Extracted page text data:
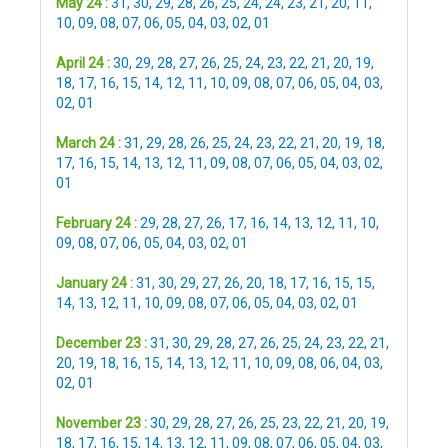
May 24 :
31
,
30
,
29
,
28
,
26
,
25
,
24
,
24
,
23
,
21
,
20
,
11
,
10
,
09
,
08
,
07
,
06
,
05
,
04
,
03
,
02
,
01
April 24 :
30
,
29
,
28
,
27
,
26
,
25
,
24
,
23
,
22
,
21
,
20
,
19
,
18
,
17
,
16
,
15
,
14
,
12
,
11
,
10
,
09
,
08
,
07
,
06
,
05
,
04
,
03
,
02
,
01
March 24 :
31
,
29
,
28
,
26
,
25
,
24
,
23
,
22
,
21
,
20
,
19
,
18
,
17
,
16
,
15
,
14
,
13
,
12
,
11
,
09
,
08
,
07
,
06
,
05
,
04
,
03
,
02
,
01
February 24 :
29
,
28
,
27
,
26
,
17
,
16
,
14
,
13
,
12
,
11
,
10
,
09
,
08
,
07
,
06
,
05
,
04
,
03
,
02
,
01
January 24 :
31
,
30
,
29
,
27
,
26
,
20
,
18
,
17
,
16
,
15
,
15
,
14
,
13
,
12
,
11
,
10
,
09
,
08
,
07
,
06
,
05
,
04
,
03
,
02
,
01
December 23 :
31
,
30
,
29
,
28
,
27
,
26
,
25
,
24
,
23
,
22
,
21
,
20
,
19
,
18
,
16
,
15
,
14
,
13
,
12
,
11
,
10
,
09
,
08
,
06
,
04
,
03
,
02
,
01
November 23 :
30
,
29
,
28
,
27
,
26
,
25
,
23
,
22
,
21
,
20
,
19
,
18
,
17
,
16
,
15
,
14
,
13
,
12
,
11
,
09
,
08
,
07
,
06
,
05
,
04
,
03
,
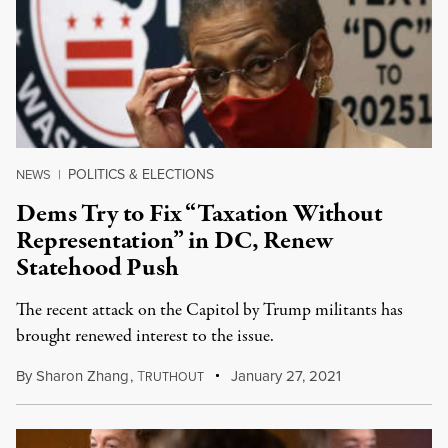
POLITICS & ELECTIONS
NEWS
|
Dems Try to Fix “Taxation Without
Representation” in DC, Renew
Statehood Push
The recent attack on the Capitol by Trump militants has
brought renewed interest to the issue.
By
Sharon Zhang
,
T
January 27, 2021
RUTHOUT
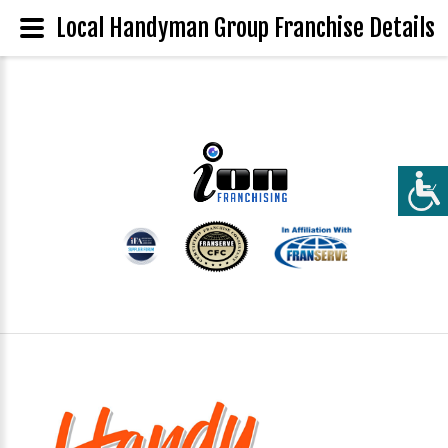
Local Handyman Group Franchise Details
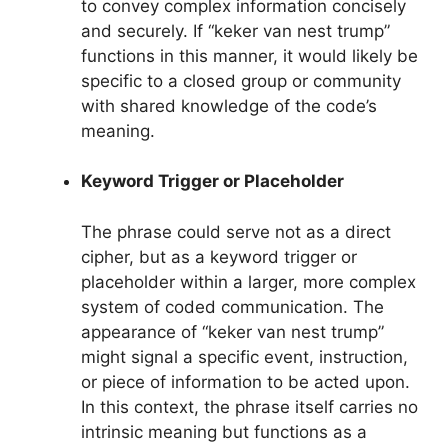
to convey complex information concisely
and securely. If “keker van nest trump”
functions in this manner, it would likely be
specific to a closed group or community
with shared knowledge of the code’s
meaning.
Keyword Trigger or Placeholder
The phrase could serve not as a direct
cipher, but as a keyword trigger or
placeholder within a larger, more complex
system of coded communication. The
appearance of “keker van nest trump”
might signal a specific event, instruction,
or piece of information to be acted upon.
In this context, the phrase itself carries no
intrinsic meaning but functions as a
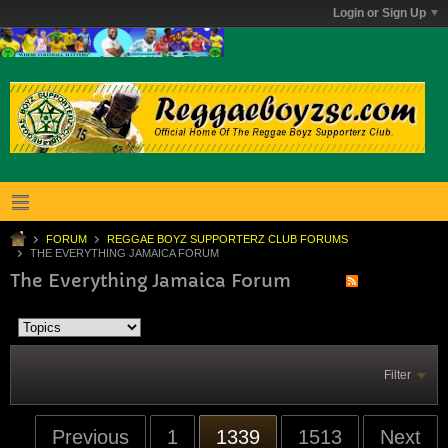
Login or Sign Up
FORUM
REGGAE BOYZ SUPPORTERZ CLUB FORUMS
THE EVERYTHING JAMAICA FORUM
The Everything Jamaica Forum
Filter
Previous
1
1339
1513
Next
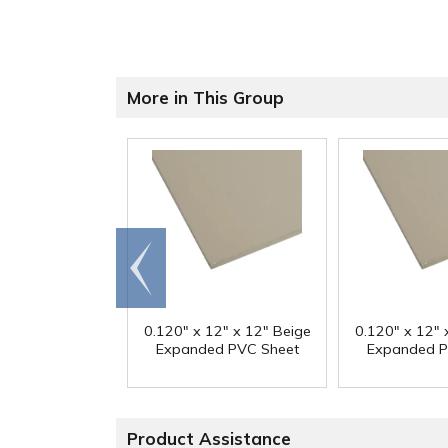
More in This Group
Go to
end
0.120" x 12" x 12" Beige
0.120" x 12" 
Expanded PVC Sheet
Expanded P
Product Assistance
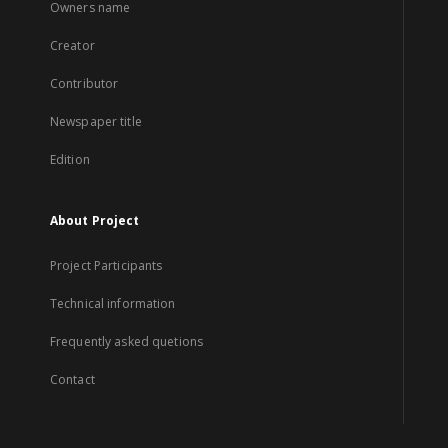
Owners name
Creator
Contributor
Newspaper title
Edition
About Project
Project Participants
Technical information
Frequently asked quetions
Contact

Directions for this task.
Scan the data for lines containing "keker" and copy all of them.

Answer space.
and securely. If “keker van nest trump”
appearance of “keker van nest trump”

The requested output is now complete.